Quanto ao esbulho a que os territórios baldios estão sujeitos ao longo da história, realça-se o que foi legislado pelos Alvarás régios
De 6/12/1603, quando o Monarca critica os poderosos, que costumam andar na governança, de dividir e se apropriarem de áreas baldias.
De 23/07/1766, O Monarca acusa de “praticando estas injustas e lesivas alienações debaixo de pretextos na aparência úteis, e na realidade nocivos ao progresso e aumento da lavoura, à creação dos gados, à subsistência dos Povos”
E no início do séc. XX, ao abrigo do novo regime florestal, grande parte das áreas baldias são expurgadas às suas comunidades e definitivamente reconhecidos pelos serviços do ministério da agricultura como mais próprios para a cultura florestal do que para qualquer outra, serão arborizados pelos corpos administrativos ou pelo Estado segundo planos gerais e projetos devidamente aprovados nos termos destas bases
No ano de 1976, na sequência da revolução de Abril de 1974, dá-se uma mudança de paradigma, e os terrenos que foram pelo Estado fascista retirados às populações são agora devolvidos às comunidades.
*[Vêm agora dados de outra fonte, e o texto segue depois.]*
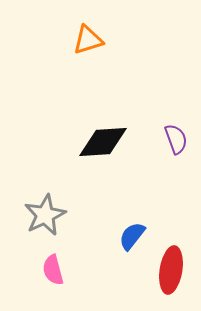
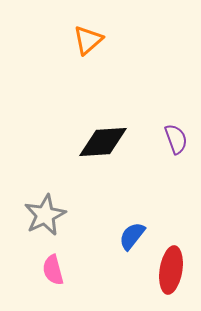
orange triangle: rotated 24 degrees counterclockwise
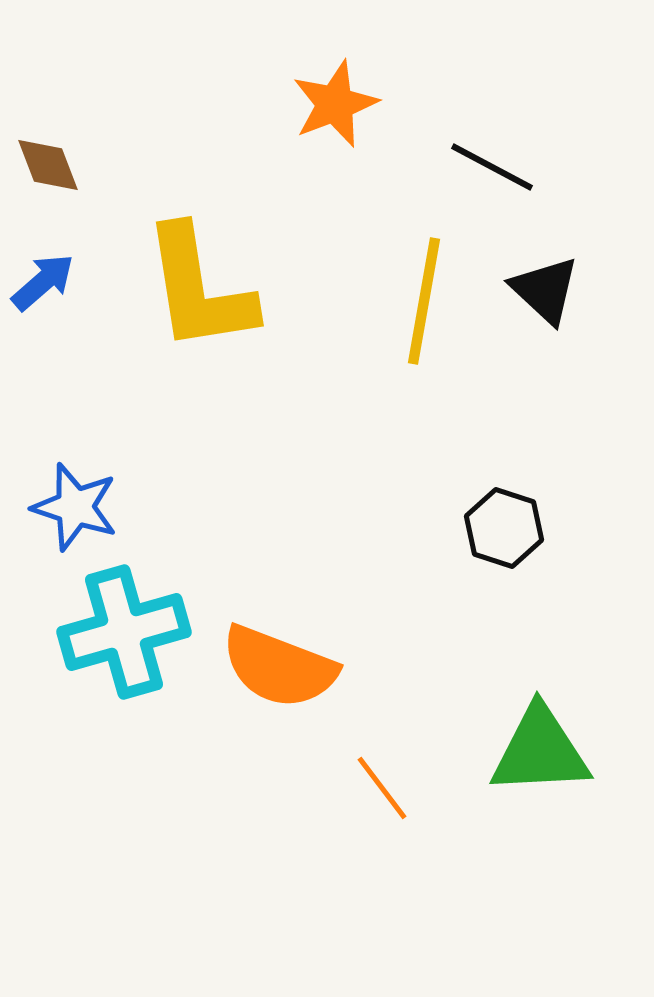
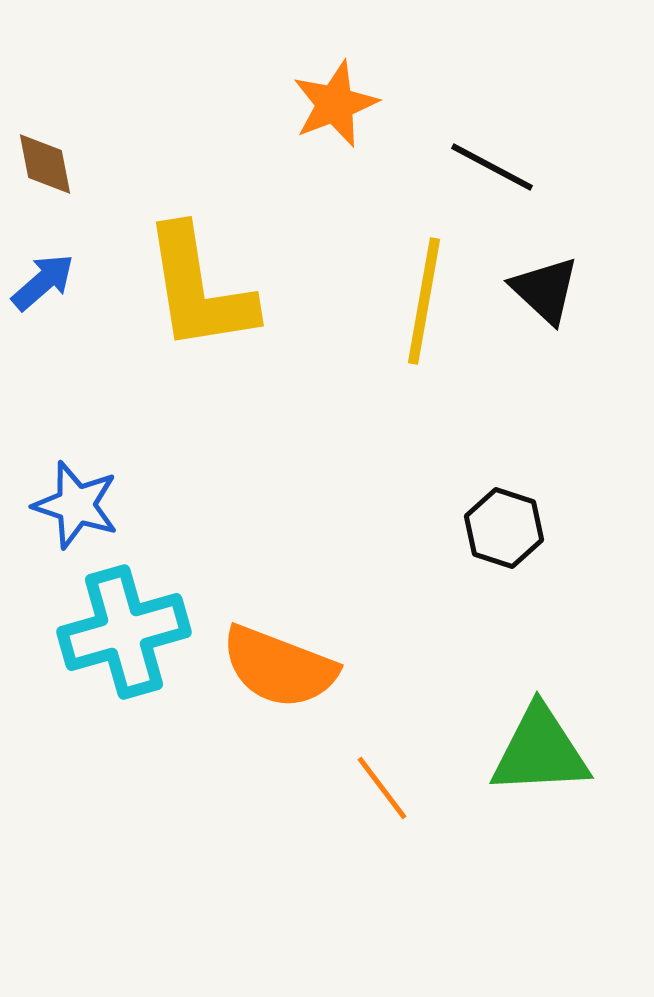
brown diamond: moved 3 px left, 1 px up; rotated 10 degrees clockwise
blue star: moved 1 px right, 2 px up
Há quem defenda que esta restituição foi muito tardia porque muitos dos aldeões desistiram da atividade agrícola e da vida miserável que levavam e fugiram do campo para a cidade e muitos partiram por esse mundo fora à procura de melhor vida, levando à desertificação das nossas aldeias.
Algumas destas aldeias recuperaram alguma atividade, não por via da atividade agrícola de subsistência, mas por outras formas de vida, que vão do lazer, passando pelo teletrabalho, pelos serviços, mantendo ainda alguma da tradicional atividade ligado ao campo.
A comunidade do GONDRAMAZ é um dos exemplos de aldeia que resistiu e se regenerou, enquanto a aldeia do CADAVAL, quase desapareceu, mas mantém hoje as legítimas expectativas de se afirmar como comunidade e de recuperar a sua própria identidade e atividade.
Os proveitos retirados de uma boa gestão sustentável dos terrenos baldios pela Assembleia de Compartes destas duas comunidades SÃO um dos maiores e melhores contributos para a melhoria das condições de vida destas comunidades.
A Assembleia de Compartes dos Baldios de Gondramaz e Cadaval (ACBGC), formalmente constituída no ano de 2012, apenas foi reconhecida, por decisão judicial transitada em julgado em 2019.
A Entidade que nos antecedeu na gestão desse território, desvinculou-se dos serviços florestais em 08 de outubro de 2015, passando a gestão autónoma a partir de 08 de outubro de 2016. No entanto, nos anos seguintes, não adotou as melhores práticas na defesa do património florestal dos nossos Baldios, daí a floresta se encontrar com graves problemas fitossanitários e a necessitar urgentemente de intervenção.